Enfant d’ouvriers, défendant le savoir-faire traditionnel, aimant créer de l’emploi et de l’activité et ayant un appétence certaine pour les projets « impossible », « insolite » ou un peu fou, je donne mon accord pour tenter l’aventure et lui propose alors d’envisager la création d’une coopérative 9 sous forme de SCIC (Société Coopérative d’Intérêt Collectif) qui permet de réunir de nombreux acteurs autour d’un même projet. Et de cette façon arriver à entraîner la municipalité de Montazels et des habitants de Montazels et des alentours.

Après recherches, perspectives et démarches, aidé par l’Union Régionale des SCOP d’Occitanie, la SCIC Montcapel voit le jour avec 7 membres fondateurs, étrangers au monde de la Chapellerie (Aujourd’hui, Montcapel compte environ 230 coopérateurs et coopératrices issus  principalement des alentours mais aussi d’autres régions françaises et de voisins européens : Angleterre, Irlande, Allemagne).

La Chapellerie réouvre le 1er octobre 2019 avec 4 anciens salariés (8 salariés et 1 poste à pourvoir à ce jour).

+++++

_CONSIGNE A:_
Réponds à ces questions sur l'extrait consacré à la chapellerie :
(i) Combien de membres fondateurs compte la SCIC Montcapel à sa création ?
(ii) À quelle date la Chapellerie rouvre-t-elle ?
(iii) Que veut dire le sigle SCIC ?

[Entrées enregistrées]
+++++

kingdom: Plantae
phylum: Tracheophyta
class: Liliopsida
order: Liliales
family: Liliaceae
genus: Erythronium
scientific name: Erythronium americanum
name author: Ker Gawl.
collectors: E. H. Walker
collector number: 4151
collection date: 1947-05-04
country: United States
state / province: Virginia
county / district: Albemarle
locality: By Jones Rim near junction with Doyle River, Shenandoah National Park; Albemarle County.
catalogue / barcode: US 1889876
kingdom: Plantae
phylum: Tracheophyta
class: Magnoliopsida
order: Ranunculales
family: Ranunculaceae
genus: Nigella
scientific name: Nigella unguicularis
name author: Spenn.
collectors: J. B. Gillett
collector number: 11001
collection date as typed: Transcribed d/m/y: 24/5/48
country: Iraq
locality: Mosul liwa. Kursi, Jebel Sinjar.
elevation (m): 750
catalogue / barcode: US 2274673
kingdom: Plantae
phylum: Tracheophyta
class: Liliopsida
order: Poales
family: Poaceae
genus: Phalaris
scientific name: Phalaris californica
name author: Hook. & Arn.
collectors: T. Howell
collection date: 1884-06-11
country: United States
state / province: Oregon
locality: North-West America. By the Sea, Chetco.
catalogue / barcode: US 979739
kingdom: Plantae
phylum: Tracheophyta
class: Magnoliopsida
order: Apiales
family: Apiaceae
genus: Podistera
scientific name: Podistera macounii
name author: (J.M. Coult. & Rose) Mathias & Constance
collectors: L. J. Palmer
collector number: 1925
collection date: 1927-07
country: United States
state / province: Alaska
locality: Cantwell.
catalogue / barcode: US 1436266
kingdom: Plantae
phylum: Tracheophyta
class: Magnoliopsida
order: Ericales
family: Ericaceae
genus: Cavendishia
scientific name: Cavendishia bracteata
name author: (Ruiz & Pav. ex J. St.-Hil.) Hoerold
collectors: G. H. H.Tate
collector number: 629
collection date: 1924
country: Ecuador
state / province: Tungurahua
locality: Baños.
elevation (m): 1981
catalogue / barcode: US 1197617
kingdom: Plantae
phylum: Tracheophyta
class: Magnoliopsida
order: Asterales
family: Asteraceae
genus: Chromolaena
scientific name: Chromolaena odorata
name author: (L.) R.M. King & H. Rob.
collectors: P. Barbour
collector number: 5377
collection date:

+++++

_CONSIGNE B:_ Dans les enregistrements, renomme « locality » en « lieu » sur le passage qui va de la ligne contenant « collector number: 4151 » jusqu'à la ligne contenant « genus: Podistera ». Redonne uniquement ces lignes, sans rien changer d'autre.

_RÉPONSE A:_
(i) 7 membres fondateurs.
(ii) Le 1er octobre 2019.
(iii) Société Coopérative d'Intérêt Collectif.

_RÉPONSE B:_
collector number: 4151
collection date: 1947-05-04
country: United States
state / province: Virginia
county / district: Albemarle
lieu: By Jones Rim near junction with Doyle River, Shenandoah National Park; Albemarle County.
catalogue / barcode: US 1889876
kingdom: Plantae
phylum: Tracheophyta
class: Magnoliopsida
order: Ranunculales
family: Ranunculaceae
genus: Nigella
scientific name: Nigella unguicularis
name author: Spenn.
collectors: J. B. Gillett
collector number: 11001
collection date as typed: Transcribed d/m/y: 24/5/48
country: Iraq
lieu: Mosul liwa. Kursi, Jebel Sinjar.
elevation (m): 750
catalogue / barcode: US 2274673
kingdom: Plantae
phylum: Tracheophyta
class: Liliopsida
order: Poales
family: Poaceae
genus: Phalaris
scientific name: Phalaris californica
name author: Hook. & Arn.
collectors: T. Howell
collection date: 1884-06-11
country: United States
state / province: Oregon
lieu: North-West America. By the Sea, Chetco.
catalogue / barcode: US 979739
kingdom: Plantae
phylum: Tracheophyta
class: Magnoliopsida
order: Apiales
family: Apiaceae
genus: Podistera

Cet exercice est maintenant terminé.